Больше всего дулся Жан А. Немудрено, ведь телевизора нам теперь не видать как своих ушей.
— И мы будем кататься на санках? — радостно вскрикнул Жан Г.
Похоже, радостно было ему одному.
— Вот сам и катайся, — не выдержал Жан А. — Если в отеле не будет телевизора, вы у меня все попляшете!
У меня есть специальный черный список подарков на Рождество.
Он так и называется: «То, что НЕ надо мне дарить».
Я его пополняю каждый год.
Туда я вношу то, что ни в коем случае не хочу получить в подарок, как, например, галстук от бабушки Жанетт, который к тому же приходится напяливать, когда мы едем к ней в гости.
Так вот, НЕ надо мне дарить:
• интеллектуальные игры, потому что Жан А. всегда мухлюет и, соответственно, выигрывает;
• 12 томов энциклопедии от тети Люси;
• набор юного химика — такой есть у моего друга Франсуа, и ничего интересного там нет;
• подписку на церковную газету.
Но больше всего меня бесит, что мало того, что подарки дурацкие, так еще надо улыбаться и говорить «спасибо».
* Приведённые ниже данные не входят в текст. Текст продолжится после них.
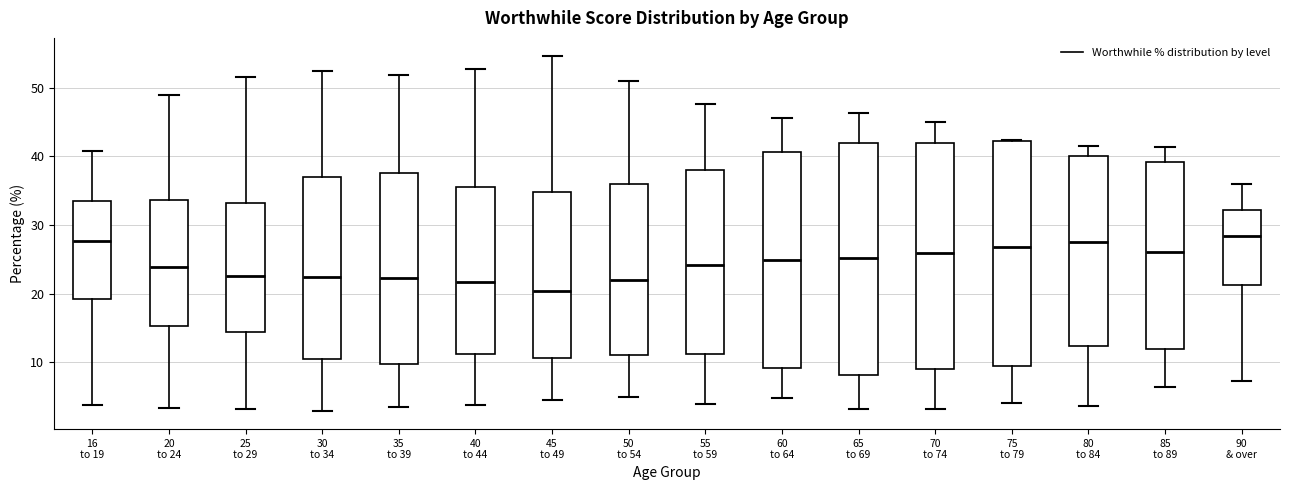

Reading left to right, read every box against the y-axis: the position of its median line, the range the box covers, and the ends of its whiskers. The values are not printed on the chart, so give them approximately, as read against the axis.

16 to 19: median 28, box 19 to 34, whiskers 4 to 41
20 to 24: median 24, box 15 to 34, whiskers 3 to 49
25 to 29: median 23, box 14 to 33, whiskers 3 to 52
30 to 34: median 22, box 10 to 37, whiskers 3 to 52
35 to 39: median 22, box 10 to 38, whiskers 3 to 52
40 to 44: median 22, box 11 to 35, whiskers 4 to 53
45 to 49: median 20, box 11 to 35, whiskers 5 to 55
50 to 54: median 22, box 11 to 36, whiskers 5 to 51
55 to 59: median 24, box 11 to 38, whiskers 4 to 48
60 to 64: median 25, box 9 to 41, whiskers 5 to 46
65 to 69: median 25, box 8 to 42, whiskers 3 to 46
70 to 74: median 26, box 9 to 42, whiskers 3 to 45
75 to 79: median 27, box 9 to 42, whiskers 4 to 42
80 to 84: median 27, box 12 to 40, whiskers 4 to 41
85 to 89: median 26, box 12 to 39, whiskers 6 to 41
90 & over: median 28, box 21 to 32, whiskers 7 to 36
Не раздумывая, я добавил в свой список:
• морозная свежесть гор.
Мы впервые ехали в горы все вместе, и пришлось одолжить теплую одежду у родственников. Представляете, сколько у нас было чемоданов? Даже мама, у которой всё под контролем, нервничала всю неделю.
И вот мы всемером на вокзале, в пуховиках и вязаных шапках. Папа пересчитывает чемоданы. Он, кстати, какой-то красный. Маме нельзя таскать тяжести, а папа у нас сильный. Но четыре чемодана и два рюкзака — это все-таки немножко перебор даже для него. И мне показалось, что, несмотря на модную шапку-ушанку, которую ему одолжил дядя, папе не так уж весело.
Всемером можно было занять полвагона. Мы, конечно, подняли бучу в борьбе за верхние полки, и папе пришлось применить силу.
— Может, ты погуляешь со старшими по перрону, — предложила мама папе, — а я в это время разложу тут вещи.
Вечерело. Мы ходили с папой туда-сюда, пока он окончательно не успокоился и не стал показывать нам поезд. В это время малыши буквально прилипли к окнам вагона и корчили нам рожи.
— Папа, а что это за антенка такая на крыше локомотива? — спросил я.
Папа с умным видом начал объяснять:
— Это однофазный пантограф, сынок. Он нужен для того, чтобы… Ну, это такая штучка, которой…
Мы дали папе выговориться и помчались в поезд, потому что тетя в форме уже вовсю махала флажком.
Когда поезд тронулся, мама спросила:
— А где это наш Жан В.?
— Жан В.? — удивился папа. — Разве он не с тобой оставался?
— Нет, он ушел с тобой!
Папа пулей полетел в тамбур — там никого!
И тогда он заметил Жана В. на перроне, в пижаме и с пальцем во рту. Он смотрел на нас через окно, как на сумасшедших рыбок в аквариуме. К счастью, поезд еще не успел набрать скорость. Папа с криками «извиняюсь, простите!» растолкал пассажиров, плечом толкнул дверь и повис в воздухе, стоя на ступеньке вагона…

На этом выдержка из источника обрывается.